*TEXT UNDER STUDY*.
Support vector regression with RBF kernel

Support vector machines (SVMs) are well-known for classification problems. Here we apply the regression method — Support Vector Regression (SVR). The SVM software we use here comes from scikit-learn.

In SVR algorithms, a kernel function maps datapoints to a higher dimension, which helps lower computational cost. We provide a value \epsilon, and the algorithm performs regression in the higher dimension to obtain a hyperplane of least error with a margin of width \epsilon. Values within the \epsilon-tube of the hyperplane are not penalized, and those outside are penalized.

In this illustration, C is the regularization parameter and \phi is the kernel function. The variable \zeta is known as the slack variable, which is the distance a datapoint is from the \epsilon-tube. Note that \zeta_i = 0 if x_i is below the upper bound of the \epsilon-tube and \zeta_i^* = 0 if x_i is above the lower bound of the \epsilon-tube.

One useful and interesting feature of SVMs is the ability to use different kernels for the decision function. Here we test the SVR implementation with the Radial Basis Function (RBF) kernel, which is defined as follows:

RBF: \exp(-\gamma||\bm{x}-\bm{x}'||^2)

Here \gamma is the hyperparameter ‘gamma’ that is discussed below.

Experiment Design

We want to see how SVR handles noisy data from the univariate smooth dataset. In our test, we optimize our hyperparameters using sci-kit’s skopt.foest.minimize, but as an alternative, one may use the built in GridSearchCV and RandomizedSearchCV in tuning.

We optimize the following hyperparameters for SVR with the RBF kernel by drawing from a log-uniform distribution with base 10:

  • C: the regularization parameter. C is 1 by default, with lower values making a simpler decision function at the cost of accuracy and higher values making a more exact fit at the risk of overfitting. We search the interval [0.1, 100].

*DIRECTIONS*. Carry on the text on support vector regression with the RBF kernel, starting right after its last sentence. The items are not needed for any of the work.

*DATA SHOWN*.
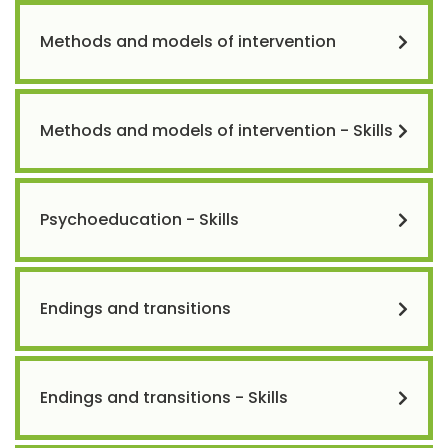
Methods and models of intervention
Methods and models of intervention - Skills
Psychoeducation - Skills
Endings and transitions
Endings and transitions - Skills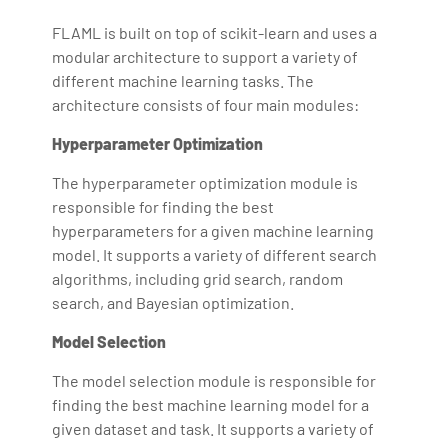
FLAML is built on top of scikit-learn and uses a
modular architecture to support a variety of
different machine learning tasks. The
architecture consists of four main modules:
Hyperparameter Optimization
The hyperparameter optimization module is
responsible for finding the best
hyperparameters for a given machine learning
model. It supports a variety of different search
algorithms, including grid search, random
search, and Bayesian optimization.
Model Selection
The model selection module is responsible for
finding the best machine learning model for a
given dataset and task. It supports a variety of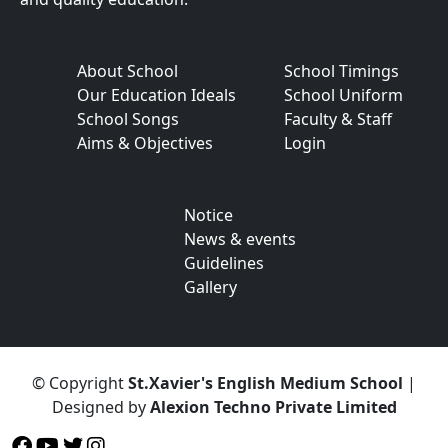
About School
School Timings
Our Education Ideals
School Uniform
School Songs
Faculty & Staff
Aims & Objectives
Login
Notice
News & events
Guidelines
Gallery
© Copyright
St.Xavier's English Medium School
|
Designed by
Alexion Techno Private Limited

*EXERCISE RESULT*.
  • gamma: used in the RBF kernel decision formula. This parameter defines the influence of a single training example. The larger gamma is, the smaller the radius of influence of a training example. We draw from the interval [1e-4, 10].
  • epsilon: defines the size of the epsilon-tube where predicted values within epsilon of the actual values are not penalized during training. We search within [1e-5, 0.1].

We perform the hyperparameter optimization process with 50 calls to an objective function that uses 3-fold cross-validation. We run the optimization routine 25 times on new synthetic datasets growing in size by powers of two from 2^{13}\rightarrow2^{16}.

Ideally, we would continue to test datasets of larger sizes, but we are unable to scale the SVR algorithm on our cluster because of its high computational complexity.

Results

We first look at the error for models of increasing dataset sizes:

This algorithm outperforms both gradient boosting and polynomial regression for these dataset sizes on the univariate smooth dataset. Here we see an example fit for our largest dataset size:

Conclusion

While its counterpart SVC algorithm is already well-known, SVR performs very well and proves to be useful for complicated data. C and gamma are commonly optimized, but it is important to note that failing to also optimize epsilon provided models with a much poorer fit in our testing.

LinearSVR is another implementation of SVMs that utilizes the linear kernel. SVR may be used with a linear kernel, but it utilizes the LibSVM library, while LinearSVR uses the LibLinear library, which has been shown to be significantly faster for linear modeling.2 It is unsuited to our purposes here because we want a nonlinear model.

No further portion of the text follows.